Government discussions over cutting down on the red tape and bureaucracy surrounding CRB checks, means parents will need to warn their children of potential dangers from other adults a minister has warned.
The government says the system of checks on child workers has become too bureaucratic and plan to drop the checks for adults if someone who has been cleared, such as a teacher, is supervising an activity.
But Lord Bichard warned "dangerous adults" would "take advantage" of the proposed changes.
Lord Bichard, whose report after the murder of Soham schoolgirls Holly Wells and Jessica Chapman by a school caretaker led to the present system being set up, warned the safety of children "must come before our desire to minimise regulation and bureaucracy".
Another minister commented that parents should teach their children about the risk of paedophiles, to help keep them safe. Lord Henley said the current system was "disproportionate" with "unnecessary red tape and discourages volunteering".
The proposal to cut the need for Criminal Records Bureau checks for adults working under supervision with children is part of the red tape-cutting Protection of Freedoms Bill currently being pored over in the Lords.

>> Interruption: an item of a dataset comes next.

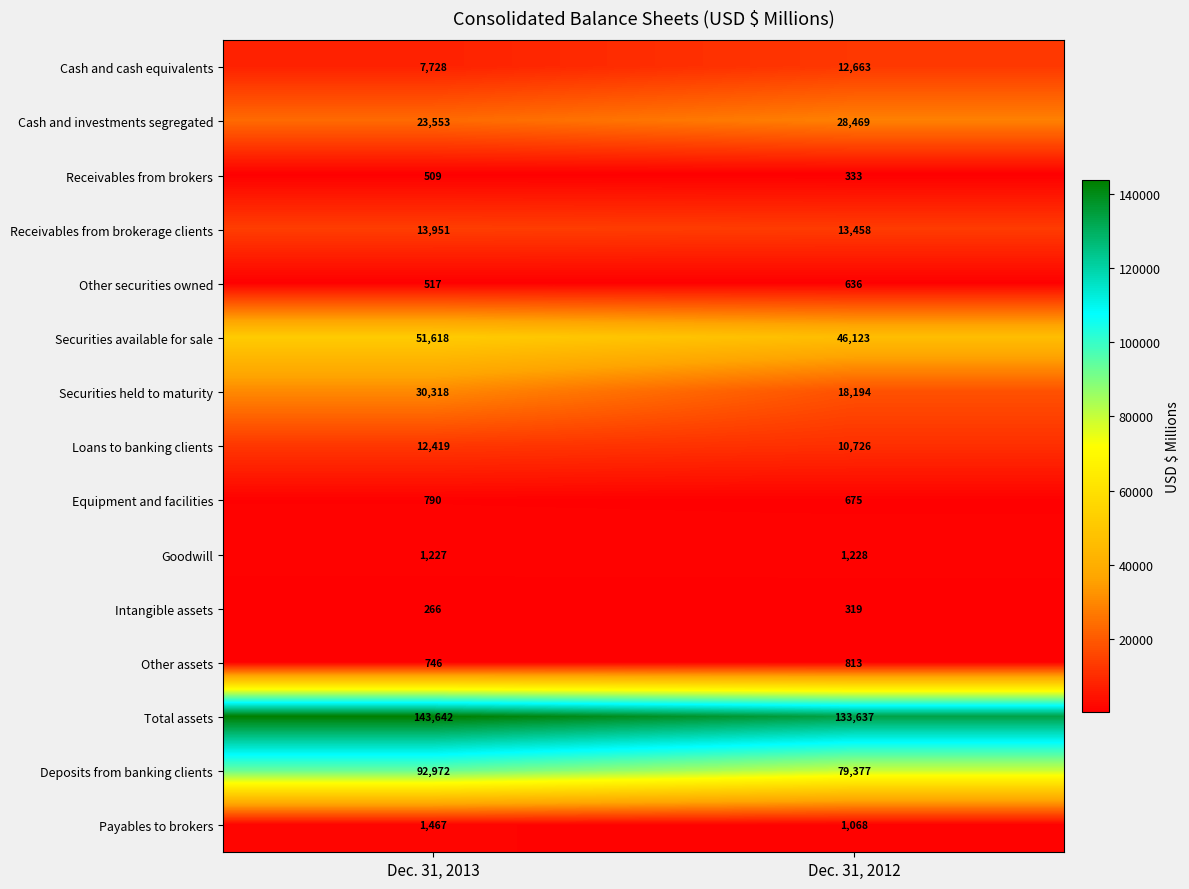

How many categories are shown in the chart?

2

Deputy Prime Minister Nick Clegg announced the proposed change a year ago, saying he wanted to get the checks "into proportion" and end the "atmosphere of distrust over adults who are simply trying to do their best by their own children".
Lord Henley said "what we are trying to do is create a system that will provide the necessary safeguards but does not make parents feel that their children are automatically safe - parents must still have the duty of looking after their children by warning them of potential dangers".